Problem to work on:
Rewrite everything from the start of the listing down to the line containing "var sketch = newSketch(context, id", both ends included, as a Markdown table with the columns Number and Line, skipping any blank lines. Include only those lines.

Lines of data:
============

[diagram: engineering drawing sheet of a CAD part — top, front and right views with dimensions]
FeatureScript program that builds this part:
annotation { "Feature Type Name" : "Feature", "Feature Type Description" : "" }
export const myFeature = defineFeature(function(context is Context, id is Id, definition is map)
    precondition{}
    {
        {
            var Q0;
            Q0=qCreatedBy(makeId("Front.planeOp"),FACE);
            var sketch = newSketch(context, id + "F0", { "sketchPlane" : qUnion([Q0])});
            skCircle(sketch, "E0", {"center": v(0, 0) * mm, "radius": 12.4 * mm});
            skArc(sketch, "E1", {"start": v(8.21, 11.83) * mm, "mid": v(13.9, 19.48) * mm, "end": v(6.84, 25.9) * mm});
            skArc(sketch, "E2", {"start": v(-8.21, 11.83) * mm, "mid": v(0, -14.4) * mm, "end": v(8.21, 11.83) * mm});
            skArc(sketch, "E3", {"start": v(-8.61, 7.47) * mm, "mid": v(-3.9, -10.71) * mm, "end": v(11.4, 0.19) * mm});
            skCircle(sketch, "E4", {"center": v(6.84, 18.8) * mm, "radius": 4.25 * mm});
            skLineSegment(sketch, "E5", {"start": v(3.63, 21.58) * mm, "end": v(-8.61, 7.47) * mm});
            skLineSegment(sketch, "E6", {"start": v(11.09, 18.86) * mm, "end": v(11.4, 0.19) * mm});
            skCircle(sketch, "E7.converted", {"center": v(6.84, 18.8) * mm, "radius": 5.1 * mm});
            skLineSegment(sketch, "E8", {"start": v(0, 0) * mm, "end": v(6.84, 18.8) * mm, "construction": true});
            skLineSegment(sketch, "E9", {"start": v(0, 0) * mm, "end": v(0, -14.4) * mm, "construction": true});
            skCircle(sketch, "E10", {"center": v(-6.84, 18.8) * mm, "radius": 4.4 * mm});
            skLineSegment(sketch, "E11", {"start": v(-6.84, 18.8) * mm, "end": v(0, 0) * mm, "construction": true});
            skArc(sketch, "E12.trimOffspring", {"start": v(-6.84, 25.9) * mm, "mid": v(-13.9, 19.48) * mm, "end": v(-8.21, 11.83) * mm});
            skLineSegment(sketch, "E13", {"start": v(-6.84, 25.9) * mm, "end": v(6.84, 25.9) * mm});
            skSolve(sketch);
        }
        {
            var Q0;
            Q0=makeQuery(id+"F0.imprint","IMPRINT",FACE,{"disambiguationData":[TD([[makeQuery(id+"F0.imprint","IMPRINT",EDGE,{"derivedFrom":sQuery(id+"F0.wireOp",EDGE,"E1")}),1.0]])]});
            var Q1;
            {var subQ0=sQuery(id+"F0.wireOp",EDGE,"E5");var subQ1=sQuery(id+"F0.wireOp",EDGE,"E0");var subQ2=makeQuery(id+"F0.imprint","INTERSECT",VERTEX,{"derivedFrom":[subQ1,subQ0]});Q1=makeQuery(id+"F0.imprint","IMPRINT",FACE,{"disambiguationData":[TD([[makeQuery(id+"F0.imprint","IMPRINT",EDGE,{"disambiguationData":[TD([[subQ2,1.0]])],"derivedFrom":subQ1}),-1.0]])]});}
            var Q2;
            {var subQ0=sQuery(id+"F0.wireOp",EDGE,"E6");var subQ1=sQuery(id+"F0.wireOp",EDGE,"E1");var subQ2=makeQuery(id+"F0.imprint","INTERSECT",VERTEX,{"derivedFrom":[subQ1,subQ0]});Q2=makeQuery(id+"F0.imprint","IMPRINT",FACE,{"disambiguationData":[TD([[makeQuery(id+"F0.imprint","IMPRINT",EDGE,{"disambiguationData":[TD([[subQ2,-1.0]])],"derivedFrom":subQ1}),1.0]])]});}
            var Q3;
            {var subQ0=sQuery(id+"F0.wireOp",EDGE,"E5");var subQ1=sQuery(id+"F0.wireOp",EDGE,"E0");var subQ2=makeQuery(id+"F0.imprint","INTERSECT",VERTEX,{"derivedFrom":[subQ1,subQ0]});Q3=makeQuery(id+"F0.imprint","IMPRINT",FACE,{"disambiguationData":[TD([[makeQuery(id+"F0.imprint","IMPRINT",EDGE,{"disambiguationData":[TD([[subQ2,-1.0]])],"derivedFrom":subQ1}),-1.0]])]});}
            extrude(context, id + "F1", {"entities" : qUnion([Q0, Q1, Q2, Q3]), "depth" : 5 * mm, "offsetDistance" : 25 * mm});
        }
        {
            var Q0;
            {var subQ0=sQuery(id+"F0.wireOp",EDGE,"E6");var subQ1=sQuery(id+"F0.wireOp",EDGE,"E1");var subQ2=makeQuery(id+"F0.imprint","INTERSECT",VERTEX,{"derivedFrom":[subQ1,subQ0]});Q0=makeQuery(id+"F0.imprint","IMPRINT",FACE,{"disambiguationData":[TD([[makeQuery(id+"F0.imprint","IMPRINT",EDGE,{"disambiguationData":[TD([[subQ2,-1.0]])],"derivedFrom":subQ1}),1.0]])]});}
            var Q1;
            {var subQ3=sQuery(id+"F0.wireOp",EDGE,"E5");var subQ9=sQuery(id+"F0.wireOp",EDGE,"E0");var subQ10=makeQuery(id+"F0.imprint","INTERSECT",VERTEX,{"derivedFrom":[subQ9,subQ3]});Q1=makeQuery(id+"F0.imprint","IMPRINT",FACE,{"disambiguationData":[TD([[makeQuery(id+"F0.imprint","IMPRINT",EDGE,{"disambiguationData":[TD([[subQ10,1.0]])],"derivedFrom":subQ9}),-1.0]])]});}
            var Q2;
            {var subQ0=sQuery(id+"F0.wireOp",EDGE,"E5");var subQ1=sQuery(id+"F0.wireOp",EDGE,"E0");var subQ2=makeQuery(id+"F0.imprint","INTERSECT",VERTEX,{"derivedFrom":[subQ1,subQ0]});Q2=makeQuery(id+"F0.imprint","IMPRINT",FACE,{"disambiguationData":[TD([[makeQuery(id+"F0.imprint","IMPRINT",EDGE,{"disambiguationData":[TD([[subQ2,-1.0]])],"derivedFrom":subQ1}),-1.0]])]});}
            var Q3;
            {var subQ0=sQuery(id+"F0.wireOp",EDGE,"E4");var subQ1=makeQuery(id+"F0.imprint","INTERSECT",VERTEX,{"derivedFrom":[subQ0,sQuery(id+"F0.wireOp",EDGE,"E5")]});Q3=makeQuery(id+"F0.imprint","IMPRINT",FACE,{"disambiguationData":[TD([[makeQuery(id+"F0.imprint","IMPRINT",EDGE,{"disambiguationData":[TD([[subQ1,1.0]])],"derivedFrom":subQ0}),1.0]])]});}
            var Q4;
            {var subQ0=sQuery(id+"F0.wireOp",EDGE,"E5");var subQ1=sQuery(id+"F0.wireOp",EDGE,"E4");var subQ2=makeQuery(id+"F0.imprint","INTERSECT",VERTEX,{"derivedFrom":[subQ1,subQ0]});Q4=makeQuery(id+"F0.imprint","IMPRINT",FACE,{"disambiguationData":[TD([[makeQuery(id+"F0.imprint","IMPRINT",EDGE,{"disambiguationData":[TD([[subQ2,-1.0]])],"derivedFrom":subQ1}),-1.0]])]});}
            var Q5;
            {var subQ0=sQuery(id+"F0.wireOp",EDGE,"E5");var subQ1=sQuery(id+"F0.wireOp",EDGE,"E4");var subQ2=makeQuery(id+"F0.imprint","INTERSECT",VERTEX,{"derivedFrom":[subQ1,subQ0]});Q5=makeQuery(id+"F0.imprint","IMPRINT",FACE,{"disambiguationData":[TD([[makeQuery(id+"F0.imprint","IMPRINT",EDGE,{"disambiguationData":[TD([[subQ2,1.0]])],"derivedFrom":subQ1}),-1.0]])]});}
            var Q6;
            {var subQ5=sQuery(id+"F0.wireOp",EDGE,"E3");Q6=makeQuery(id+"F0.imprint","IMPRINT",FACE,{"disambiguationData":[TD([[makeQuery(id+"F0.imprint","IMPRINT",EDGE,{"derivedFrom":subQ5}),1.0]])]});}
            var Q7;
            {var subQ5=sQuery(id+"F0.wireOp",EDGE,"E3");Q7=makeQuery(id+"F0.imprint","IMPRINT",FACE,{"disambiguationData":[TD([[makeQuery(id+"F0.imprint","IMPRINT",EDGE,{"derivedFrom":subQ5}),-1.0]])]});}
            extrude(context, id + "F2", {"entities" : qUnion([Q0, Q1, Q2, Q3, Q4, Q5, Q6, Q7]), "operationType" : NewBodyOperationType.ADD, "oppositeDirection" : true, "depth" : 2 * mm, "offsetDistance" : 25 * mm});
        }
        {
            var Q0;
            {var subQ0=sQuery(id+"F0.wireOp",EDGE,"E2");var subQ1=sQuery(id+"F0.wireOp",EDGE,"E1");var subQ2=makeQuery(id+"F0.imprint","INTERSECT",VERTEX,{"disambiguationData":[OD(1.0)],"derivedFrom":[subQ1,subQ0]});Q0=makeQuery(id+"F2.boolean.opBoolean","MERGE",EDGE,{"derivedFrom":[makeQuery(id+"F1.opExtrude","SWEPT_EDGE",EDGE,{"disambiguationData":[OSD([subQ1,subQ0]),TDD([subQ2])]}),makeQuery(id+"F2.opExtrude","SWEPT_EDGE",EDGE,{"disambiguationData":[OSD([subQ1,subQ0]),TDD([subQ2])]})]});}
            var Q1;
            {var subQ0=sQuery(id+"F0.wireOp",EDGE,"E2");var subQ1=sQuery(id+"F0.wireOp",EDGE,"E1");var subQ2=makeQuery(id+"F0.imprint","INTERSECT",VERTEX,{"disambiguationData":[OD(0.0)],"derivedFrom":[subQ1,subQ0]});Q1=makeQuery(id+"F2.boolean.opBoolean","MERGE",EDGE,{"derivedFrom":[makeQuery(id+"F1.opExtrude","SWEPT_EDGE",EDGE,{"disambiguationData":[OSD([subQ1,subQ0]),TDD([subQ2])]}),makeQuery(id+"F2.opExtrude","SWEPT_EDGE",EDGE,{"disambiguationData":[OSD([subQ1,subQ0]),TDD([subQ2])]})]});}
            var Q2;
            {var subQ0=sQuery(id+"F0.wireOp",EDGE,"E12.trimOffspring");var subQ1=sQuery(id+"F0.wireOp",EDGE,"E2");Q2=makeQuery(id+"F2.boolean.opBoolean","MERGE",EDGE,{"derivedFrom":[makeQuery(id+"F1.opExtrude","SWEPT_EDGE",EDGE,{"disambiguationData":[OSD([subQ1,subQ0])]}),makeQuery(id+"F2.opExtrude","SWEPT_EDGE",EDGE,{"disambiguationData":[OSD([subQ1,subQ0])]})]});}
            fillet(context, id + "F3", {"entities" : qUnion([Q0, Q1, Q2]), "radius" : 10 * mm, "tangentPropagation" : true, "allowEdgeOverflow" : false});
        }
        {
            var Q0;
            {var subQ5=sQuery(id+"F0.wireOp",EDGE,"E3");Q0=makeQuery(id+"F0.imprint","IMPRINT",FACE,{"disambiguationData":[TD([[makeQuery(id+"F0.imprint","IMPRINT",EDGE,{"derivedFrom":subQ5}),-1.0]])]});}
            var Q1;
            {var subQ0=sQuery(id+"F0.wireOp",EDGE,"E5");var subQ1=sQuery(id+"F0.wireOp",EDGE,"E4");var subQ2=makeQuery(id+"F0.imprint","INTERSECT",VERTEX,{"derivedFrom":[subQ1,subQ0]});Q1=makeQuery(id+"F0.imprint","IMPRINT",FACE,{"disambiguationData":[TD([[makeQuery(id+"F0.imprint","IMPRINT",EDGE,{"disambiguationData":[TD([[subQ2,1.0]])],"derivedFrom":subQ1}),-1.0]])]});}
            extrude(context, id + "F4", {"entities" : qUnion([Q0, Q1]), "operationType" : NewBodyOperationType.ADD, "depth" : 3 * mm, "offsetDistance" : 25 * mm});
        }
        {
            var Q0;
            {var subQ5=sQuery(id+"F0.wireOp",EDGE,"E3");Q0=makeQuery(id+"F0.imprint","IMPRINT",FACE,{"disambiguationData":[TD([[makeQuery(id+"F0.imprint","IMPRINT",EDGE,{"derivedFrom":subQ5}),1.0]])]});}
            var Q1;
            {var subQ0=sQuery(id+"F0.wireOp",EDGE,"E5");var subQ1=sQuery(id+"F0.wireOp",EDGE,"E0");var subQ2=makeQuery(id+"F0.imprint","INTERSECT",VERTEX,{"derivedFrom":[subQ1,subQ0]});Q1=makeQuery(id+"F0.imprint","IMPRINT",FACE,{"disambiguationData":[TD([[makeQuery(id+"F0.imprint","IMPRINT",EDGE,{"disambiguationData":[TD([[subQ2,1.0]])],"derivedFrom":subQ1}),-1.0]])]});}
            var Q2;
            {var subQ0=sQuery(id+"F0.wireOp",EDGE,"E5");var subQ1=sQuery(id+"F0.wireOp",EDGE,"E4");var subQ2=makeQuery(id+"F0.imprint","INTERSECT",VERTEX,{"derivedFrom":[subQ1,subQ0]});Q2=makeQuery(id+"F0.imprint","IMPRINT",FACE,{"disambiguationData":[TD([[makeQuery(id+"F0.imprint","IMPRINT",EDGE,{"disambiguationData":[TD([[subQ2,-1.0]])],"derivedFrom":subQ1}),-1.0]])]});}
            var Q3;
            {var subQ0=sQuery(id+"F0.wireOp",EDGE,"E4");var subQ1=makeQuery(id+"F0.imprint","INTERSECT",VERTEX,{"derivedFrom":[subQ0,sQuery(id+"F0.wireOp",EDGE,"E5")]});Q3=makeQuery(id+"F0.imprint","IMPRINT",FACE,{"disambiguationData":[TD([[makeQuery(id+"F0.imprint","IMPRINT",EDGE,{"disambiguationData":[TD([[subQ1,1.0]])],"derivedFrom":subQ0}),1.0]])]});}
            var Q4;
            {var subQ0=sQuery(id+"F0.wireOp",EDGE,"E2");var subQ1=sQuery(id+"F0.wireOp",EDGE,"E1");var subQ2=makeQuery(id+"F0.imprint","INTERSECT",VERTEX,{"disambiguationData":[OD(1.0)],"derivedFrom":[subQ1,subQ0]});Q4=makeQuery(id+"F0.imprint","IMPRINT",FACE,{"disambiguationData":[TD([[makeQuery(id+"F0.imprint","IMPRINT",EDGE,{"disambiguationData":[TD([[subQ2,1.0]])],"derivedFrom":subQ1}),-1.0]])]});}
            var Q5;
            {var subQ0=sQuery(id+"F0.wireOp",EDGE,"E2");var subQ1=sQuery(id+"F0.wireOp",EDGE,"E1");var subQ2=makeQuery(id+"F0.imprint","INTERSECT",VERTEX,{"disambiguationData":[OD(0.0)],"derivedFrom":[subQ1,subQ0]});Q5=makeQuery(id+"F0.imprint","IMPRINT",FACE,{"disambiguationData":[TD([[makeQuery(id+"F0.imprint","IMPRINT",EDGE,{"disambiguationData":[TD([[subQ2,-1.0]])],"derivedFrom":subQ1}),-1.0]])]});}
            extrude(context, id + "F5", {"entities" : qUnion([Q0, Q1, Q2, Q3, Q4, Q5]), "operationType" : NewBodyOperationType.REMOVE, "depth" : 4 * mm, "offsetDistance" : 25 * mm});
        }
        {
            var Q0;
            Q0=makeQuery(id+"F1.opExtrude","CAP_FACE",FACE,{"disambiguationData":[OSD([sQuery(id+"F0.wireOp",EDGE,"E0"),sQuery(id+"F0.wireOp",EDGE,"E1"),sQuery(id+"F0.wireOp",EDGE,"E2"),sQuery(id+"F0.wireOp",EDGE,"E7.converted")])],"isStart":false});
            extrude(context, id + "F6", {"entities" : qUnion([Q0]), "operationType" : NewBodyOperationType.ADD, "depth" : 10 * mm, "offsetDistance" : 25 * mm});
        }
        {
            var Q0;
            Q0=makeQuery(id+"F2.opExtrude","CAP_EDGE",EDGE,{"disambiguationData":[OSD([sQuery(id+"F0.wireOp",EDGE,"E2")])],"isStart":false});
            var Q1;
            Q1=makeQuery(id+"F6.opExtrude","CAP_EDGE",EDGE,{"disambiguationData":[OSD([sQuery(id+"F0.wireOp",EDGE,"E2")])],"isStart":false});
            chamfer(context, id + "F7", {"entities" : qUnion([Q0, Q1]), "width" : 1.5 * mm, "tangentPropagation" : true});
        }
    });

============

Result for this task:
| Number | Line |
|---|---|
| 1 | [diagram: engineering drawing sheet of a CAD part — top, front and right views with dimensions] |
| 2 | FeatureScript program that builds this part: |
| 3 | annotation { "Feature Type Name" : "Feature", "Feature Type Description" : "" } |
| 4 | export const myFeature = defineFeature(function(context is Context, id is Id, definition is map) |
| 5 |     precondition{} |
| 6 |     { |
| 7 |         { |
| 8 |             var Q0; |
| 9 |             Q0=qCreatedBy(makeId("Front.planeOp"),FACE); |
| 10 |             var sketch = newSketch(context, id + "F0", { "sketchPlane" : qUnion([Q0])}); |